Produced by Andrew Sly
Etext preparer’s note: This text was first published anonymously in 1886.
Memoirs of
Arthur Hamilton, B.A.
Of Trinity college, Cambridge
Extracted from his letters and diaries,
with reminiscences of his
conversation by his friend Christopher
Carr
of the same college
By
Arthur Christopher Benson
“Pro jucundis
aptissima quaeque dabunt di;
Carior est illis homo
quam sibi.”
Juvenal
DEDICATION
To H. L. M.
My dear Friend,
When you were kind enough to allow me to dedicate this book to you—you, to whose frank discussion of sacred things and kindly indifference to exaggerations of expression I owe so much—I felt you were only adding another to the long list of delicate benefits for which a friend can not be directly repaid.
My object has throughout been this: I have seen so much of what may be called the dissidence of religious thought and religious organization among those of my own generation at the Universities, and the unhappy results of such a separation, that I felt bound to contribute what I could to a settlement of this division, existing so much more in word than in fact—a point which you helped me very greatly to grasp.
I have been fortunate enough to have seen and known both sides of the battle. I have seen men in the position of teachers, both anxious and competent to position of teachers, both anxious and competent to settle differences, when brought into contact with men of serious God-seeking souls, with the nominal intention of dropping the bandying of words and cries and of attacking principles, meet and argue and part, almost unconscious that they have never touched the root of the matter at all, yet dissatisfied with the efforts which only seem to widen the breach they are intended to fill.

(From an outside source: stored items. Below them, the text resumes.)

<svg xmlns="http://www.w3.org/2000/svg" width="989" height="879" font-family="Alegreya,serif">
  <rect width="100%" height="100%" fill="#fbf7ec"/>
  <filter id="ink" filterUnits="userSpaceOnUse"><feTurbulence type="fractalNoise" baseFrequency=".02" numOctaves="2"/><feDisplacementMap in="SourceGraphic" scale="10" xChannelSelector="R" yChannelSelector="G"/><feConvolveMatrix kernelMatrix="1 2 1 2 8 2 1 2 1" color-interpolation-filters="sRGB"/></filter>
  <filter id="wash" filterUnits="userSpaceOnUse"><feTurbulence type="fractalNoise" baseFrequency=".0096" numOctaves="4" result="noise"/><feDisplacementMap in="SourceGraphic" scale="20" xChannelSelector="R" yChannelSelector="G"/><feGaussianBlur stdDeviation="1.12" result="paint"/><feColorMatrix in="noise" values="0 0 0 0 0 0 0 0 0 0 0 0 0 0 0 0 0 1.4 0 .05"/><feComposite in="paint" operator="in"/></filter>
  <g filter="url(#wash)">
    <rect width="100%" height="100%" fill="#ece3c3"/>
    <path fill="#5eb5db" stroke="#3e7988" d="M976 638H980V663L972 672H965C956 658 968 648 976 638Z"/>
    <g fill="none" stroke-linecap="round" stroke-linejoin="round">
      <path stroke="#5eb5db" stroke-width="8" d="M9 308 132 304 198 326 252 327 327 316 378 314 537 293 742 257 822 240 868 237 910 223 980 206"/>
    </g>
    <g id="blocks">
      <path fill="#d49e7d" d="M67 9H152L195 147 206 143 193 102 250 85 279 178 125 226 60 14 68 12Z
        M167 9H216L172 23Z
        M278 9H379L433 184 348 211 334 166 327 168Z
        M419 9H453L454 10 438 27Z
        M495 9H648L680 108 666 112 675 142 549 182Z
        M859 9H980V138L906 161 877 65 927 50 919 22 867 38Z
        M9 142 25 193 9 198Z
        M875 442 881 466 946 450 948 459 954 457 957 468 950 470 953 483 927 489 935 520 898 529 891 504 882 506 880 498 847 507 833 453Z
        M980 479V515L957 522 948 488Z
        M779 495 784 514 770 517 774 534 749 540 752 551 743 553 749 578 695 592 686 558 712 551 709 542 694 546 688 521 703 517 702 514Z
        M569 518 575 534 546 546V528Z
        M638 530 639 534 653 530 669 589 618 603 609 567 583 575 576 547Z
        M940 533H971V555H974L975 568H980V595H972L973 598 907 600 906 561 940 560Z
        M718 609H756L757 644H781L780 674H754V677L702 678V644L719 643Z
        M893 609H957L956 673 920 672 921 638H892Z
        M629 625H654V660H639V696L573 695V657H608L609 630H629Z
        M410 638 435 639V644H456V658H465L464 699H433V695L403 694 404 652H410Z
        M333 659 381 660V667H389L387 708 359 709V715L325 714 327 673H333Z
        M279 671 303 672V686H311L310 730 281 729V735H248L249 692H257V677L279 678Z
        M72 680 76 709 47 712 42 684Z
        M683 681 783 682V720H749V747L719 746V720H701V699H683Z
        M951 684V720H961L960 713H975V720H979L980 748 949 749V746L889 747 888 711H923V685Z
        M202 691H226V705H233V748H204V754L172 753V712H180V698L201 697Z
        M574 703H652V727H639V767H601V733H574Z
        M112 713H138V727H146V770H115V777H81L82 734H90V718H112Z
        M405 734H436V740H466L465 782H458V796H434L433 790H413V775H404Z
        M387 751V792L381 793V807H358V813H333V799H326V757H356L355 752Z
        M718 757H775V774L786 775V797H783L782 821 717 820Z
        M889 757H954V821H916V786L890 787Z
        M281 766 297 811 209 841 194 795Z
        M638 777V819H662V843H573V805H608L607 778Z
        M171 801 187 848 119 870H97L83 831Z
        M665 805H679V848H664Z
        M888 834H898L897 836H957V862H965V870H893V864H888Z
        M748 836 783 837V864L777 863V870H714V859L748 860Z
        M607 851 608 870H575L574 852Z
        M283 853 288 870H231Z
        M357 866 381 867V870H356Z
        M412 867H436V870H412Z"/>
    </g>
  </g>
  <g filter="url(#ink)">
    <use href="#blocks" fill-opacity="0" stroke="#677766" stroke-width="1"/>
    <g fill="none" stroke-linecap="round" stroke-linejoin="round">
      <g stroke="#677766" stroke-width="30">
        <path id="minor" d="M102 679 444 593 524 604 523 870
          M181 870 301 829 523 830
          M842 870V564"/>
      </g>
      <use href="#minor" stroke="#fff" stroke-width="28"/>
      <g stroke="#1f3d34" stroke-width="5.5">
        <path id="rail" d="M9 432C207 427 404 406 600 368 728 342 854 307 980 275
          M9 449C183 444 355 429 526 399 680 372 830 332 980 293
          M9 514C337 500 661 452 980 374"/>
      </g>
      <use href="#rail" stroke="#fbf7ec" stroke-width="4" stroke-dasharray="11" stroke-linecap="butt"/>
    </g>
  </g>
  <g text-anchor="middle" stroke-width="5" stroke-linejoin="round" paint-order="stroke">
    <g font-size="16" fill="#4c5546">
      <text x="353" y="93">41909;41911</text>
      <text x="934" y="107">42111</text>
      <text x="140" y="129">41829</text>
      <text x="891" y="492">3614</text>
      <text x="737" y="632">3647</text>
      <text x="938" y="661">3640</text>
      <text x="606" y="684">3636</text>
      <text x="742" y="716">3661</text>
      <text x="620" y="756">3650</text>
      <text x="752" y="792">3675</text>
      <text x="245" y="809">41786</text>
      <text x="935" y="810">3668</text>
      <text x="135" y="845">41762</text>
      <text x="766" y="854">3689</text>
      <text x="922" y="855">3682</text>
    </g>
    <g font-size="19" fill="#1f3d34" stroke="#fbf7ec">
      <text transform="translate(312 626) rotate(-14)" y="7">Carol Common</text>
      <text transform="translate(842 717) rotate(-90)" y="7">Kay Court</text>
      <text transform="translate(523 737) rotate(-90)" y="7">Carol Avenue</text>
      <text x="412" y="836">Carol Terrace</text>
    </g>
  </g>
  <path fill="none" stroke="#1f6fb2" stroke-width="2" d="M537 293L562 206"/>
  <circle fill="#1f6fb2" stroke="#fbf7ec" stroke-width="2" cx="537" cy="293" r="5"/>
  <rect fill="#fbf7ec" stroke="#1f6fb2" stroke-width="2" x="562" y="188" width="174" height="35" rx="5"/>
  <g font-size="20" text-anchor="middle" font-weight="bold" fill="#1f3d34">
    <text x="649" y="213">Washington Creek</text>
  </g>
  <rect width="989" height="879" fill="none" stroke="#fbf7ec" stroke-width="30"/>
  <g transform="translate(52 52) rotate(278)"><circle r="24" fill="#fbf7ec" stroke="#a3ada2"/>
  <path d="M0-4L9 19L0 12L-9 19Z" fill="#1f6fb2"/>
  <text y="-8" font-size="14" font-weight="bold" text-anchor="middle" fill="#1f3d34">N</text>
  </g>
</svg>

And why? Both sides are to blame, no doubt: the teachers, for being more anxious to expound systems than to listen to difficulties, to make their theories plain than to analyse the theories of their—I will not say adversaries—but opponents; the would-be learners, for hasty generalization; for bringing to the conflict a deliberate prejudice against all traditional authority, a want of patience in translating dogmas into life, a tendency to flatly deny that such a transmutation is possible.
Fortunately, the constructive side is in no want of an exponent; but I have tried to give a true portrait in this arrangement, or rather selection, of realities, of what a serious and thoughtful soul-history may in these days be: to depict the career of a character for which no one can fail to have the profoundest sympathy, being as it is, by the nature of its case, condemned to a sadder sterner view of life than its uprightness justifies, and deprived of the helpful encouragement of so many sweet natures, whose single aim in life is to help other souls, if they only knew how.